Supplied data -

┄┄┄┄┄┄┄┄┄┄

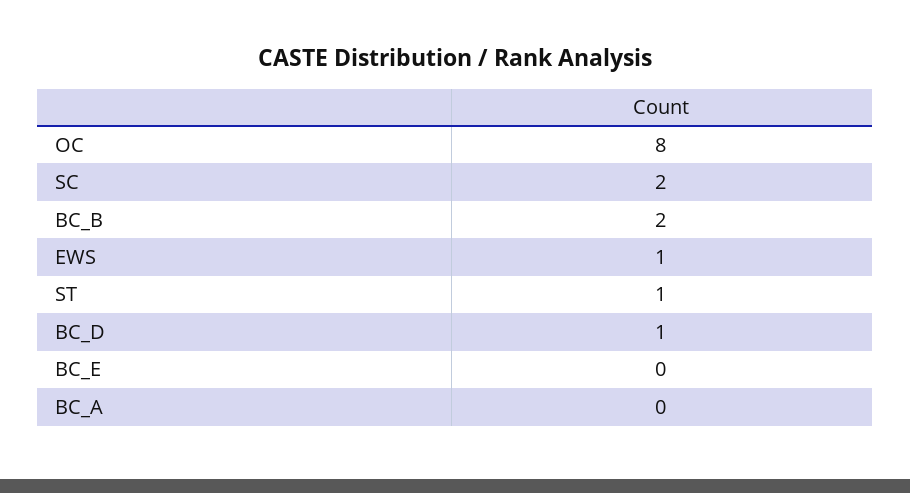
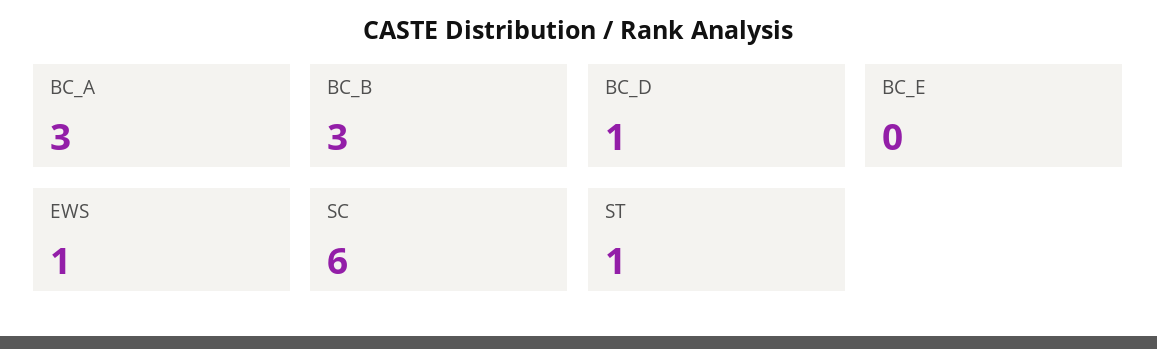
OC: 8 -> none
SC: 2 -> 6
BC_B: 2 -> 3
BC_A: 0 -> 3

┄┄┄┄┄┄┄┄┄┄

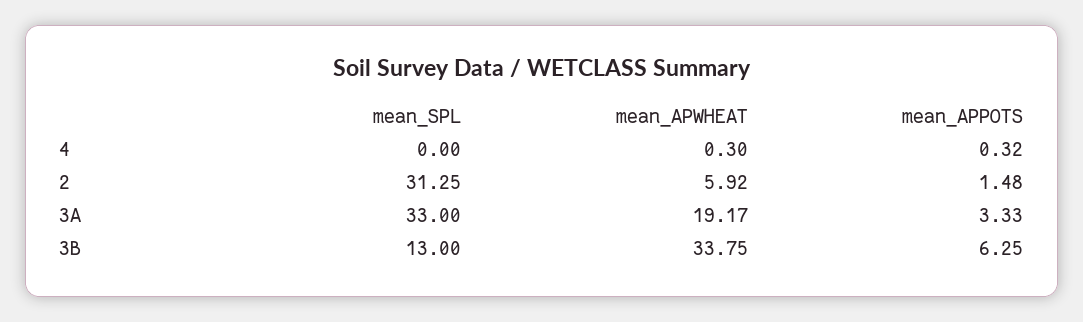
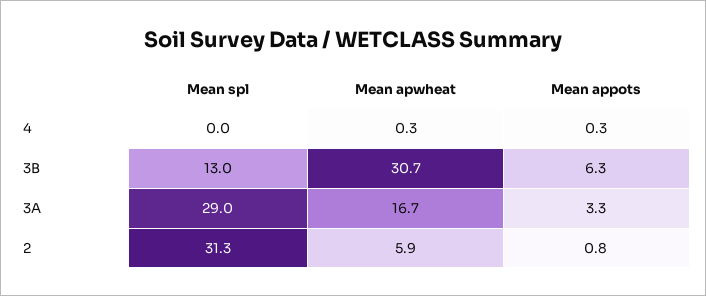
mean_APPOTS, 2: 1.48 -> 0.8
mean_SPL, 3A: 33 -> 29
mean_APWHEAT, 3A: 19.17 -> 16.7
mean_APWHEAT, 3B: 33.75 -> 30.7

┄┄┄┄┄┄┄┄┄┄

What you are asked to do - Referring to the material above, set down exactly the lines between the line with "mean_SPL, 3A: 33 -> 29" and the line with "mean_APWHEAT, 3B: 33.75 -> 30.7", inclusive, and no other lines.

Output -
mean_SPL, 3A: 33 -> 29
mean_APWHEAT, 3A: 19.17 -> 16.7
mean_APWHEAT, 3B: 33.75 -> 30.7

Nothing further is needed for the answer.